Exercise goal:
Your copy should begin with the line containing "Picture 2: A", end with the line containing "Picture 3: A", match the listing below exactly, and contain no pictures.

Information supplied:
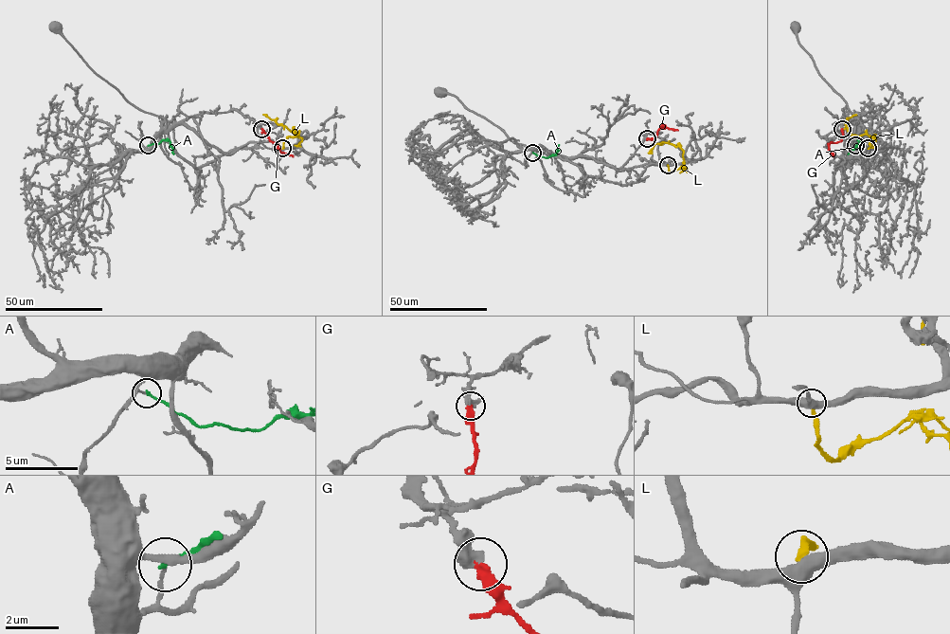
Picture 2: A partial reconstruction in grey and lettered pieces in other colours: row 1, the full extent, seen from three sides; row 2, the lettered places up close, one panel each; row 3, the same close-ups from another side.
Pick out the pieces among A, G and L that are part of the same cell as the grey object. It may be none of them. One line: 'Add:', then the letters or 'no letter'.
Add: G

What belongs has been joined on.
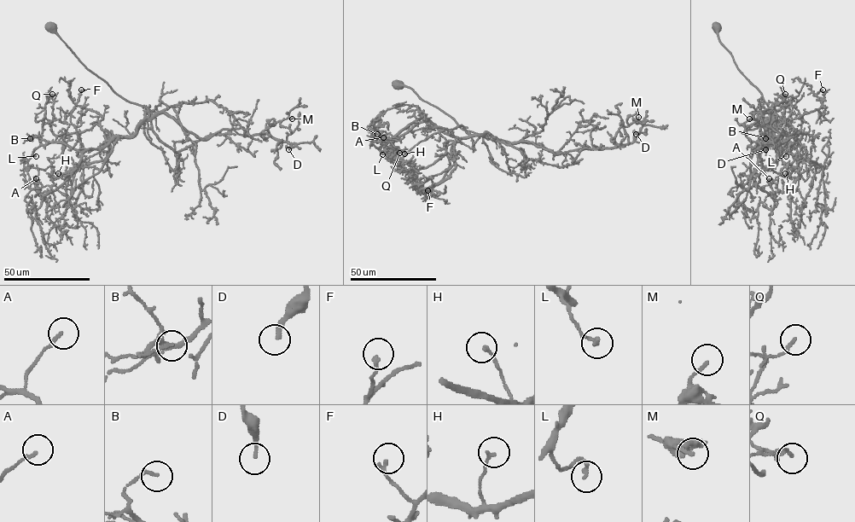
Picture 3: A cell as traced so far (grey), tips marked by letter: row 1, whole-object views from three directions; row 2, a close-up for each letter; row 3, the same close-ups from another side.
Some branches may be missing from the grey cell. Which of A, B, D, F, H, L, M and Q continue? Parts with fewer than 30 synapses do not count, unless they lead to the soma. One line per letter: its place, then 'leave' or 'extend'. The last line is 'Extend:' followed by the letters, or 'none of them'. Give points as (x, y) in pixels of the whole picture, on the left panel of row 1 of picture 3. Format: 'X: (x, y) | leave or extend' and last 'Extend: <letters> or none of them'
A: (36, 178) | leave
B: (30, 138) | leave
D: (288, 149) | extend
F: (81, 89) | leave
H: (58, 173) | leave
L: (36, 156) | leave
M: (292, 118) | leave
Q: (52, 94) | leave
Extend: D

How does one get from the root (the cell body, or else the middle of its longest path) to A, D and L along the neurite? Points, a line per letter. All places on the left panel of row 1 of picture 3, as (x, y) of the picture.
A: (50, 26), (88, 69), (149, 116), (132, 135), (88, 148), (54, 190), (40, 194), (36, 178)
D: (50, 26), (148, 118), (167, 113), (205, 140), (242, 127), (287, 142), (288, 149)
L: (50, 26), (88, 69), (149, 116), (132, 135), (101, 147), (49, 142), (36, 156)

--

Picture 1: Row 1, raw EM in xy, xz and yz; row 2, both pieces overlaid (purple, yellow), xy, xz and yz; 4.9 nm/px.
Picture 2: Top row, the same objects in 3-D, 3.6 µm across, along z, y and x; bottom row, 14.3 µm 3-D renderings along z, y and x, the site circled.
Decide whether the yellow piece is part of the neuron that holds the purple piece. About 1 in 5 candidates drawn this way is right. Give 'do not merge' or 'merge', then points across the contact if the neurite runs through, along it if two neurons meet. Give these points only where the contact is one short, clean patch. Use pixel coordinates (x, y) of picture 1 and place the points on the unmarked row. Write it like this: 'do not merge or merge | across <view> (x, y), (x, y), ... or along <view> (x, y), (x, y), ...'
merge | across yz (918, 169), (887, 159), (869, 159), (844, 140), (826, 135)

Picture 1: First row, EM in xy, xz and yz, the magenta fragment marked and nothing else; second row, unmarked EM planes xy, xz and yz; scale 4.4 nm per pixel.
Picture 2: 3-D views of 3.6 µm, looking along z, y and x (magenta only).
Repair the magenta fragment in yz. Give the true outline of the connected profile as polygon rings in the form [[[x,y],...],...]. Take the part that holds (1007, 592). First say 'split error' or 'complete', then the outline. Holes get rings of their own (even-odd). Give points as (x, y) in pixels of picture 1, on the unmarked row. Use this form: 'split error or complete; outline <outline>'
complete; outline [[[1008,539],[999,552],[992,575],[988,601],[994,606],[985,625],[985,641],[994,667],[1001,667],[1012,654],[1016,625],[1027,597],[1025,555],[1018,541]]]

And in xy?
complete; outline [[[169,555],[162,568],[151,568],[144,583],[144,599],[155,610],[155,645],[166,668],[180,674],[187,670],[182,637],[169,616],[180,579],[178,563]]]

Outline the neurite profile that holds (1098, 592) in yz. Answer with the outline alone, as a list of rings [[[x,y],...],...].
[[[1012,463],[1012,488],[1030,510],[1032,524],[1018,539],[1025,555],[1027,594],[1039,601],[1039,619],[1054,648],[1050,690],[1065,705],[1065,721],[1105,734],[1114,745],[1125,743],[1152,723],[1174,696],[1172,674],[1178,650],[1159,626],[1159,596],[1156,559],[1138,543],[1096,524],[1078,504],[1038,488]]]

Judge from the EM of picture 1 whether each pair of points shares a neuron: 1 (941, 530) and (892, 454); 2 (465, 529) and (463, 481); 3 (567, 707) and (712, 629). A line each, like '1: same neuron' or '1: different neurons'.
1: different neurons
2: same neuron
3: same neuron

--

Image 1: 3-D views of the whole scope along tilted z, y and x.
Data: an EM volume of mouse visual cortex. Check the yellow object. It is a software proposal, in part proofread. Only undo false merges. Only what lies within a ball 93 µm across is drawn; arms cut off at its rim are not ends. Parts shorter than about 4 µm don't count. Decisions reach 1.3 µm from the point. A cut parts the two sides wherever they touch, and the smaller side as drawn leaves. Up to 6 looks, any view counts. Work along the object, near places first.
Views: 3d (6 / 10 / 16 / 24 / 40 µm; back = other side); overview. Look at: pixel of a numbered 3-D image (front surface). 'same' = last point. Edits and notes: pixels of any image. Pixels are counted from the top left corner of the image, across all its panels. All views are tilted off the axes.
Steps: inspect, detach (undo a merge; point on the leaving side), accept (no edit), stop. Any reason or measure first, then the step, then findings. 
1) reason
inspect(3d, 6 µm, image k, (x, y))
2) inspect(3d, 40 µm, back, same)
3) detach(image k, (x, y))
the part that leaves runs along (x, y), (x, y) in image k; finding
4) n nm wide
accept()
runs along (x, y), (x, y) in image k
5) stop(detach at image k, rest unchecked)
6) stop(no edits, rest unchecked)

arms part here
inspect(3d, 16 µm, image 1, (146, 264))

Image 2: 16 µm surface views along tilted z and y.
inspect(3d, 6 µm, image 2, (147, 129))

Exercise solution:
Picture 2: A partial reconstruction in grey and lettered pieces in other colours: row 1, the full extent, seen from three sides; row 2, the lettered places up close, one panel each; row 3, the same close-ups from another side.
Pick out the pieces among A, G and L that are part of the same cell as the grey object. It may be none of them. One line: 'Add:', then the letters or 'no letter'.
Add: G

What belongs has been joined on.
Picture 3: A cell as traced so far (grey), tips marked by letter: row 1, whole-object views from three directions; row 2, a close-up for each letter; row 3, the same close-ups from another side.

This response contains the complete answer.